» Using the information:
a. Reproduce the portion of the profile of Sharilyn Hale that runs between "Dr. Sharilyn Hale" and "confidence and clarity.", inclusive.
b. According to the profile of Sharilyn Hale, what organization is she President of?
c. Pick up the profile of Sharilyn Hale after its final sentence and keep writing it.

» Passage to read:
Generous families: Using Governance to Guide Family Philanthropy

Dr. Sharilyn Hale offers customized expertise to help those who give, give well, engage their families, and channel their wealth and influence for good. As President of Watermark Philanthropic Counsel, Sharilyn is professional and discrete, working with leading philanthropists, generous families, and social purpose organizations across Canada and the Caribbean. Drawing from the best global practices and knowledge in philanthropic strategy, governance, organizational development, and research, her client engagements result in confidence and clarity.

Sharilyn is a faculty member of the Ultra High Net Worth Institute, a think tank established to advance the practice of those working in the family wealth space. She’s also an advisor with 21/64 to support multi-generational family philanthropy and holds the Master Financial Advisor – Philanthropy (MFA-P) designation demonstrating expertise in all aspects of strategic charitable gift planning. She’s a Trusted Family Advisor with the Institute for Preparing Heirs, and a member of the Canadian Association of Gift Planners. A Chartered Director (C.Dir), Sharilyn is also a certified governance advisor and trainer with BoardSource, blending the best of corporate and family governance in her work with foundation and nonprofit boards.

» Raw data:
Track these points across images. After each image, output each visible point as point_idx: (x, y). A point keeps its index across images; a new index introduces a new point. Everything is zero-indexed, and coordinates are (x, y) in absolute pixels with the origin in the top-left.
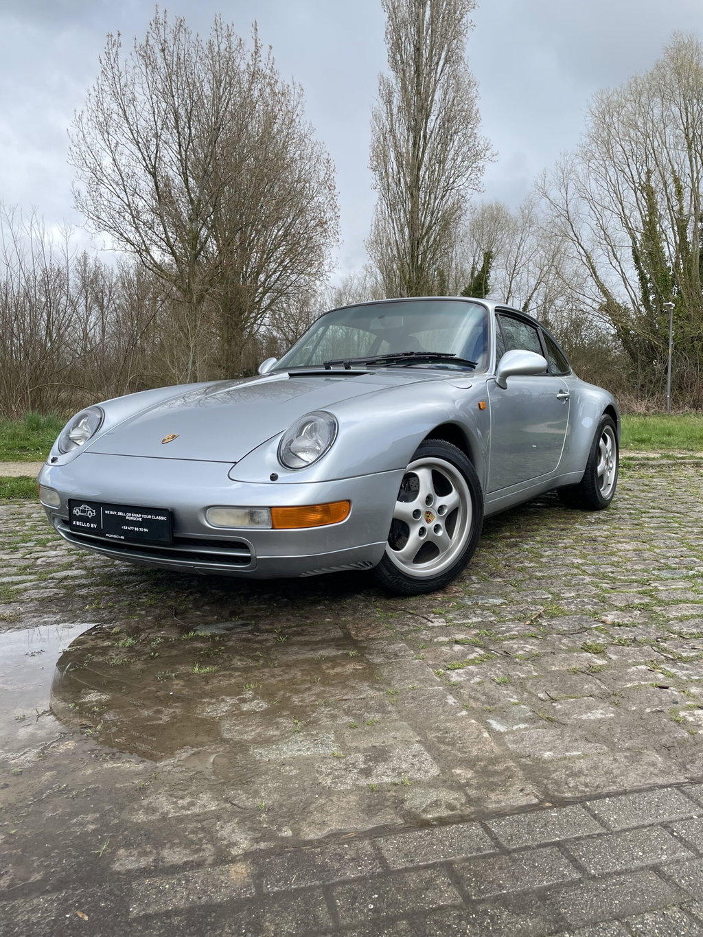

» Replies:
a.
Dr. Sharilyn Hale offers customized expertise to help those who give, give well, engage their families, and channel their wealth and influence for good. As President of Watermark Philanthropic Counsel, Sharilyn is professional and discrete, working with leading philanthropists, generous families, and social purpose organizations across Canada and the Caribbean. Drawing from the best global practices and knowledge in philanthropic strategy, governance, organizational development, and research, her client engagements result in confidence and clarity.

b. Watermark Philanthropic Counsel.

c.
She is an invited speaker, author, and educator to professional communities around the world, known for her ability to combine on-the-ground practical experience with the best of philanthropic theory and research. She holds undergraduate degrees in Theology and Psychology and a graduate degree in Philanthropy. She earned a doctor of education degree, where her award-winning research on family philanthropy governance in Canada produced a model that helps families approach their giving in a meaningful way that works. She recently completed a study exploring affluent philanthropy in the Caribbean, where she grew up and continues to work.

 A committed volunteer, Sharilyn is a member of the Advisory Council for Canada’s first graduate degree program in Philanthropy and Nonprofit Leadership at Carleton University; a program initiated by a group of sector leaders – including Sharilyn – who saw a need to strengthen Canada’s philanthropic eco-system.

She is Vice-Chair of the Toronto Public Library Foundation in support of the world’s busiest library system and has been a leadership volunteer for the Imagine Canada accreditation program for charities in Canada.  Previously, she served as a Provincial Appointee to the Ontario Trillium Foundation, which is Canada’s largest grant-making foundation.  Having begun her career as a professional fundraiser, Sharilyn is Past Chair of CFRE International, the globally recognized credential for effective and ethical fundraising practice.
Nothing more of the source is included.